Practical use cases for local models

  • Suggested “actually useful” applications:
    • Coding assistance and prototyping (Qwen, GLM, GPT-OSS models), including editor integration via tools like continue.dev.
    • Summarization and organization of personal data: diaries, Obsidian notes, email, calendars, screenshots, semantic desktop search.
    • On-device automation: classification, grammar checking, embeddings-based search, offline Q&A in poor connectivity scenarios.
    • Privacy-sensitive workflows (financial data, personal journals) where cloud use feels unacceptable.

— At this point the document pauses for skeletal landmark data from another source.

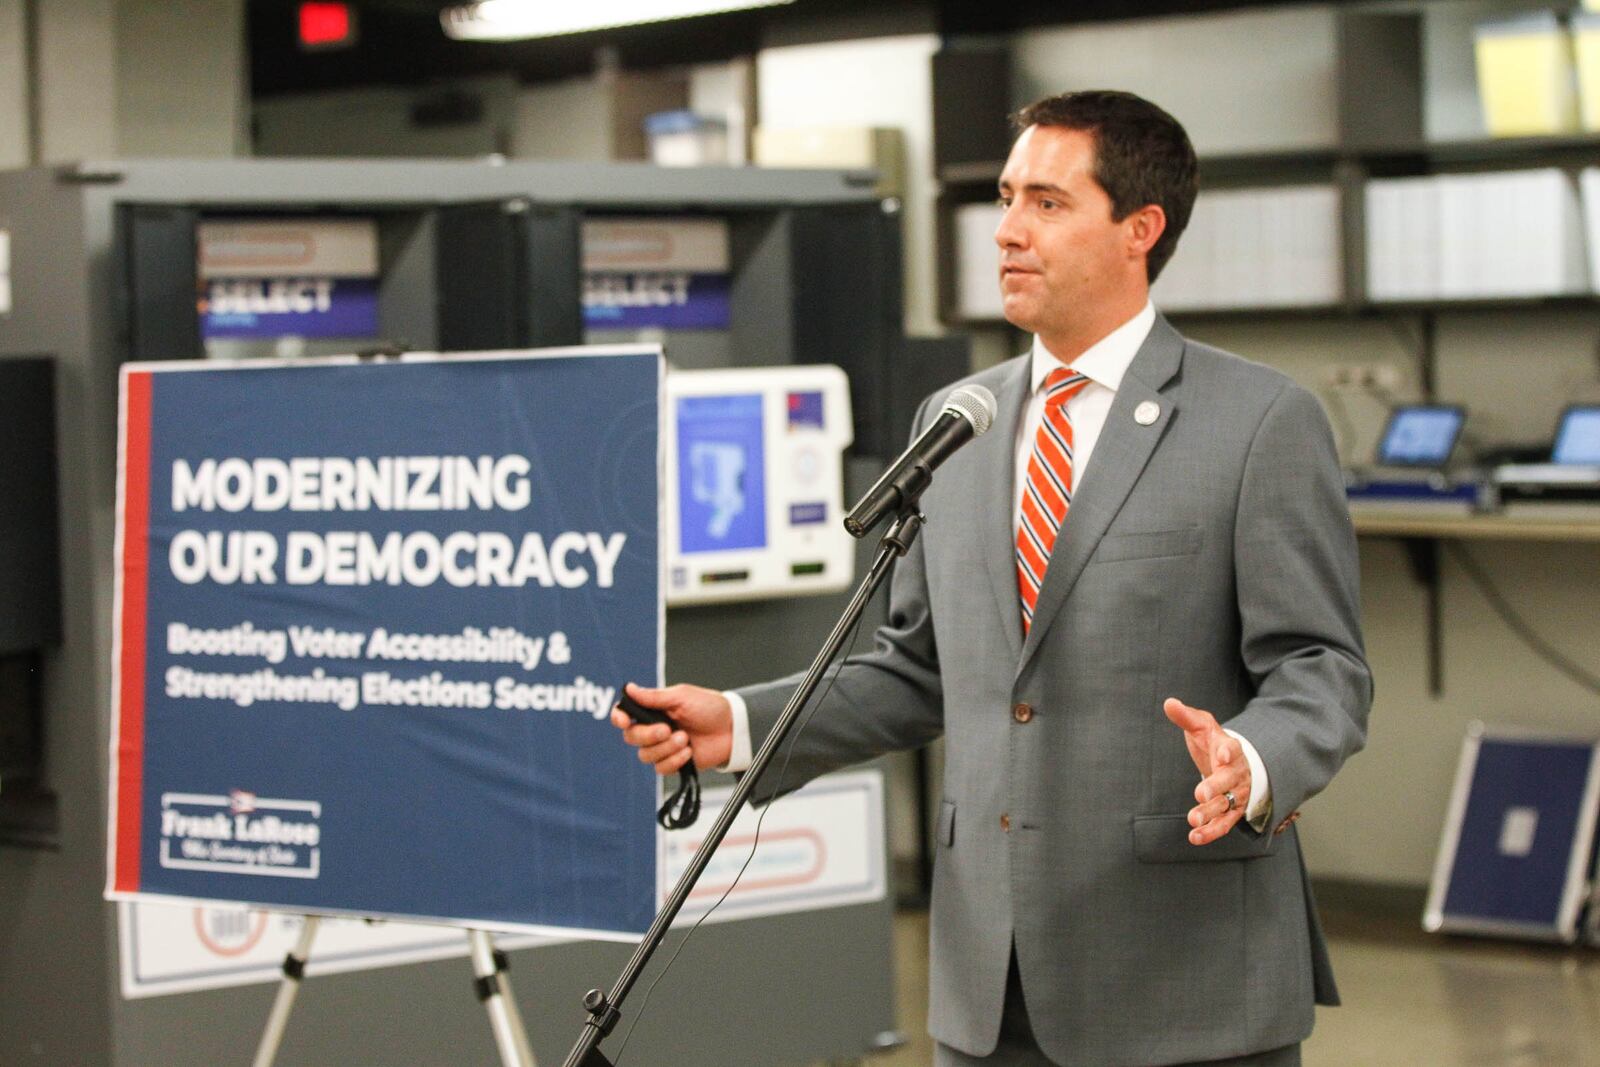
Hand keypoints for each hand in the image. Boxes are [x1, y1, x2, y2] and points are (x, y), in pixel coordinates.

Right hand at [609, 682, 732, 774]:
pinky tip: (689, 752)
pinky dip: (674, 760)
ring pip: (645, 755)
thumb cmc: (709, 707)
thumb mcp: (682, 697)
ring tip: (685, 739)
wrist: (732, 729)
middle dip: (648, 735)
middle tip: (668, 729)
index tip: (624, 721)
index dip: (619, 718)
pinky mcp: (673, 762)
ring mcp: (663, 747)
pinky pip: (661, 768)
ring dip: (665, 748)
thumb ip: (654, 697)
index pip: (625, 714)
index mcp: (653, 709)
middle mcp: (654, 728)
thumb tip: (629, 689)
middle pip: (632, 737)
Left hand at [1162, 697, 1252, 845]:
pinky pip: (1224, 824)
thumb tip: (1168, 703)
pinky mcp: (1232, 812)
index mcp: (1230, 749)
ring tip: (1193, 820)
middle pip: (1230, 781)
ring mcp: (1236, 794)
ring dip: (1211, 813)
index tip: (1221, 755)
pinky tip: (1194, 837)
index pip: (1233, 749)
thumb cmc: (1213, 742)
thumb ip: (1186, 716)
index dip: (1228, 752)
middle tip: (1200, 793)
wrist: (1230, 763)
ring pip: (1226, 805)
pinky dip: (1211, 832)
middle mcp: (1237, 773)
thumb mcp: (1201, 726)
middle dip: (1216, 787)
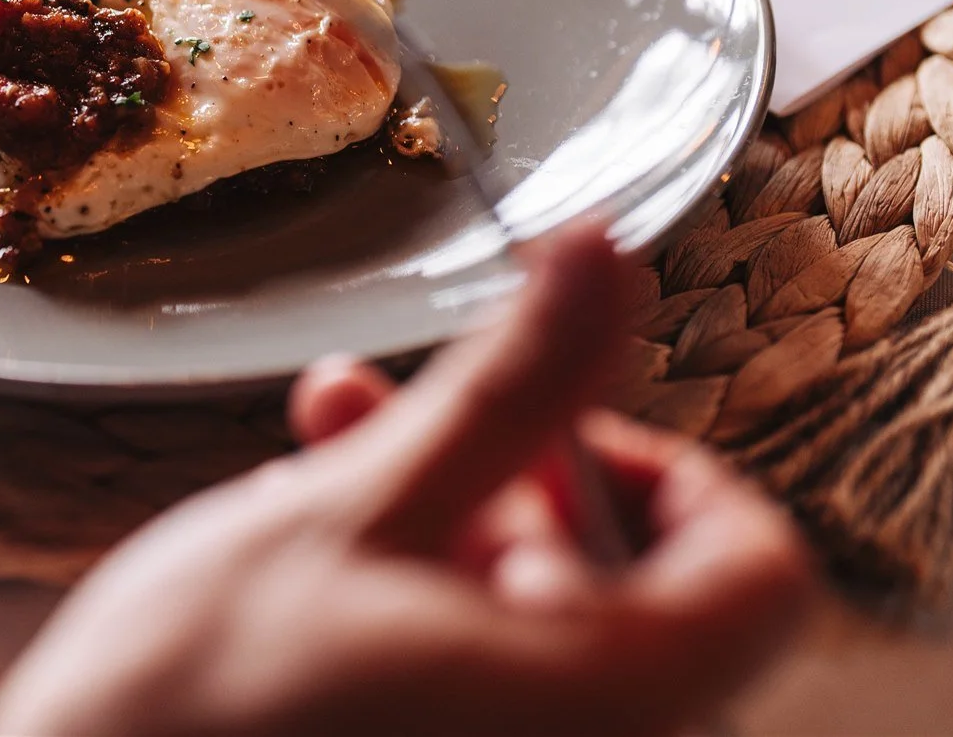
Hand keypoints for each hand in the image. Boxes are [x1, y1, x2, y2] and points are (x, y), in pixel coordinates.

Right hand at [0, 224, 813, 736]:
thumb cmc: (193, 703)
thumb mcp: (355, 511)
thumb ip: (506, 391)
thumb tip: (609, 260)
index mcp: (607, 711)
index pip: (760, 574)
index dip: (667, 469)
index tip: (548, 427)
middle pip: (640, 599)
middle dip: (511, 480)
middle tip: (397, 418)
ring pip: (543, 638)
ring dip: (448, 526)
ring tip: (325, 446)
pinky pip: (484, 692)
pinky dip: (424, 608)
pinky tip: (315, 549)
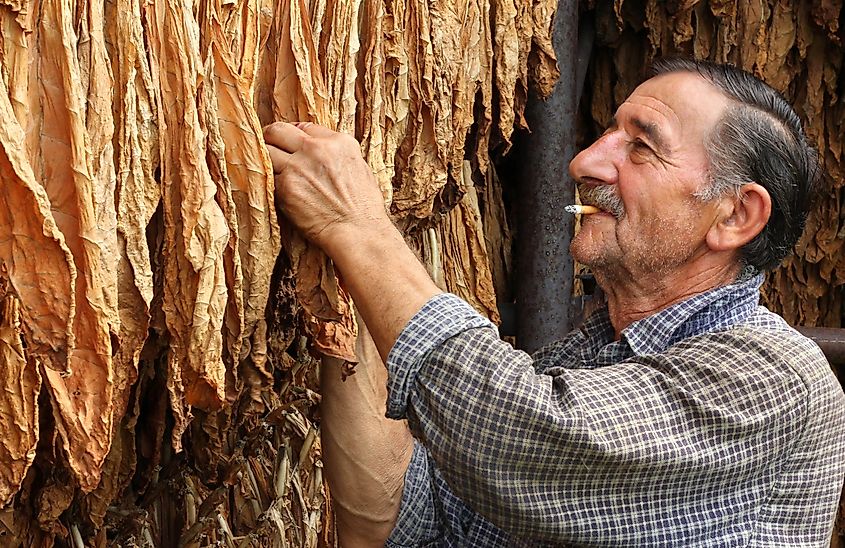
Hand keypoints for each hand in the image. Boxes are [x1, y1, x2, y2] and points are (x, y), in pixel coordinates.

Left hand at [264, 122, 389, 250]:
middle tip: (269, 149)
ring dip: (267, 161)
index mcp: (339, 142)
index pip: (304, 126)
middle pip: (278, 130)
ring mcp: (299, 166)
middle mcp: (317, 149)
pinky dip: (270, 183)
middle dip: (270, 138)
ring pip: (266, 152)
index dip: (295, 136)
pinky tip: (278, 191)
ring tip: (272, 172)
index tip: (290, 145)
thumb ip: (337, 155)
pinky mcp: (286, 187)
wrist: (359, 232)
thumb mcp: (360, 169)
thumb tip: (321, 152)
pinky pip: (267, 177)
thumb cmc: (364, 208)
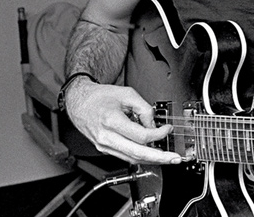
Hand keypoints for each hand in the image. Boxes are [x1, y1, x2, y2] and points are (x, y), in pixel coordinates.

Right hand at [64, 78, 181, 164]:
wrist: (79, 102)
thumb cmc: (100, 97)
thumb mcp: (127, 94)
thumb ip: (144, 109)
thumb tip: (154, 125)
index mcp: (111, 121)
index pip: (140, 135)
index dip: (158, 134)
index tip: (167, 129)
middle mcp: (106, 137)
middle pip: (136, 153)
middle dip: (159, 158)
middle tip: (174, 159)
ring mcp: (104, 145)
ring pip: (131, 159)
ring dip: (151, 160)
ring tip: (167, 159)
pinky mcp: (104, 148)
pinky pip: (125, 156)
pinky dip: (139, 156)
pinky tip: (151, 154)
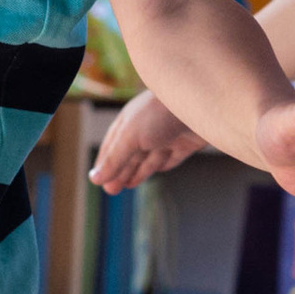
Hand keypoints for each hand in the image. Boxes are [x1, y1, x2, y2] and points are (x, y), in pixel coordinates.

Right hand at [92, 91, 208, 191]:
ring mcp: (169, 134)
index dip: (105, 162)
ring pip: (150, 157)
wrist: (201, 102)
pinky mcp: (188, 141)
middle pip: (131, 153)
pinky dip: (164, 164)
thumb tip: (94, 180)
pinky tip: (158, 170)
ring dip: (138, 172)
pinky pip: (174, 156)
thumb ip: (115, 159)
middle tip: (111, 191)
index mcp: (131, 120)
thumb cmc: (160, 114)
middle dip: (120, 171)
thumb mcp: (131, 137)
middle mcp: (149, 126)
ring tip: (126, 186)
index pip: (113, 144)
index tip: (98, 180)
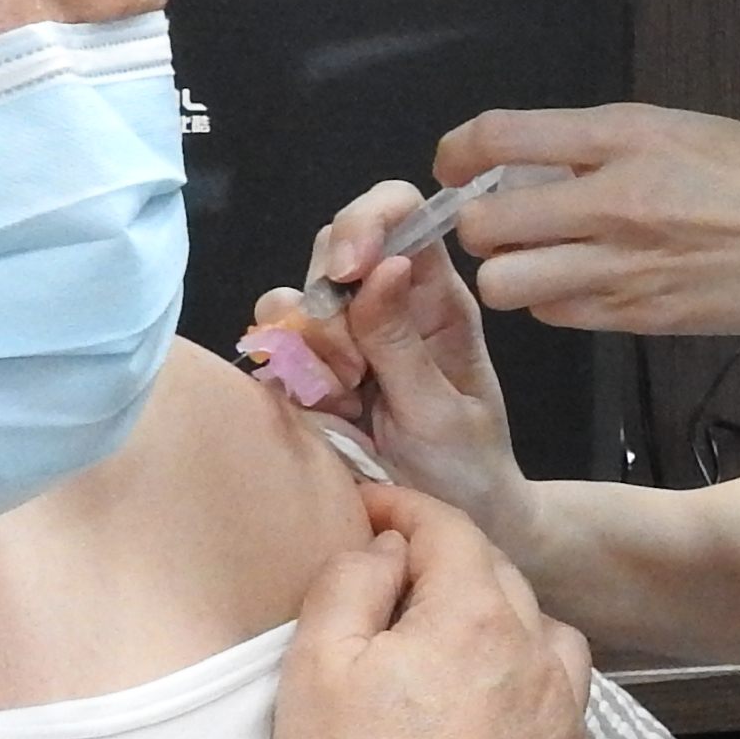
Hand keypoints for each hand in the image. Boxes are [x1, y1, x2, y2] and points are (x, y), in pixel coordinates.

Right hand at [251, 184, 536, 555]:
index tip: (348, 269)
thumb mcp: (443, 411)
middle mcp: (387, 303)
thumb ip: (403, 344)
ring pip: (294, 299)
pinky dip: (288, 376)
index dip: (366, 220)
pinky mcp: (307, 371)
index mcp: (436, 297)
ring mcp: (344, 336)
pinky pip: (272, 347)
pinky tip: (324, 411)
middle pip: (332, 247)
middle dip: (330, 303)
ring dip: (310, 348)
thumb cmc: (466, 468)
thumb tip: (383, 266)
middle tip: (356, 371)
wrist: (443, 527)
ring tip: (348, 399)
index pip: (401, 211)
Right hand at [275, 485, 597, 738]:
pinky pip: (560, 705)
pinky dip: (527, 693)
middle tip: (396, 580)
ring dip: (501, 626)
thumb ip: (351, 584)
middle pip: (499, 579)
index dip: (404, 509)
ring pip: (544, 638)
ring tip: (453, 649)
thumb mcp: (317, 667)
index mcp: (476, 614)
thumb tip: (387, 549)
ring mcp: (569, 715)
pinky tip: (490, 720)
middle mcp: (540, 652)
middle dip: (448, 567)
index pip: (448, 529)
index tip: (369, 509)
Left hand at [436, 104, 739, 364]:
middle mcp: (613, 203)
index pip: (496, 138)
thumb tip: (530, 158)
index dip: (459, 151)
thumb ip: (602, 142)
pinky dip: (556, 301)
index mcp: (625, 138)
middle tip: (506, 216)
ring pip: (508, 285)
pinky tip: (588, 281)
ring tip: (542, 255)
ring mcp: (624, 269)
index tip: (460, 161)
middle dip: (481, 222)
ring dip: (512, 270)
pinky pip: (557, 316)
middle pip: (485, 227)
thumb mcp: (681, 127)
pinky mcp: (639, 317)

Model choice, sizes, and recommended setups

  • Frequently mentioned models:
    • General/coding: Qwen3-30B A3B (and coder variant), GLM-4.5(-Air), GPT-OSS-20B/120B, Gemma 3 (12B and 270M), Mistral small/“Minstral”.
    • Very small tasks: Gemma3-270M for email summarization; tiny models for embeddings and classification.
  • Users report that on 16–32GB Macs, aggressively quantized ~14–20B models are borderline; ≥48–64GB is advised for 24–30B and above.
  • Some warn Ollama currently “hobbles” tool use for certain families (Qwen/DeepSeek) due to missing tool prompt sections; alternatives like LM Studio or raw llama.cpp are suggested.

Cloud vs local and home inference boxes

  • One camp expects local LLMs plus specialized small models to replace cloud use for many tasks; another argues the hardware gap to frontier models will keep cloud dominant for years.
  • Proposals include a dedicated “home LLM server” (high-RAM Mac Studio or similar) accessed from thin clients or phones, possibly at $5k–$20k price points; others call this economically or practically “ridiculous” for most users.
  • Some see “secure/private cloud compute” as the likely direction instead, with local strictly for niche or privacy-focused use.

Debate over Apple’s AI strategy

  • Critics argue Apple is “late” and overly conservative: not exposing ANE, not selling datacenter-grade silicon, not aggressively optimizing for LLMs.
  • Defenders point to Apple’s massive shareholder returns, consumer focus, and deliberate, slow-roll approach (“late but polished”), suggesting avoiding the AI hardware arms race may be rational.
  • There’s broad agreement that Apple Silicon’s unified memory is a strong advantage for local inference, but disagreement over whether Apple should extend this into enterprise/datacenter markets.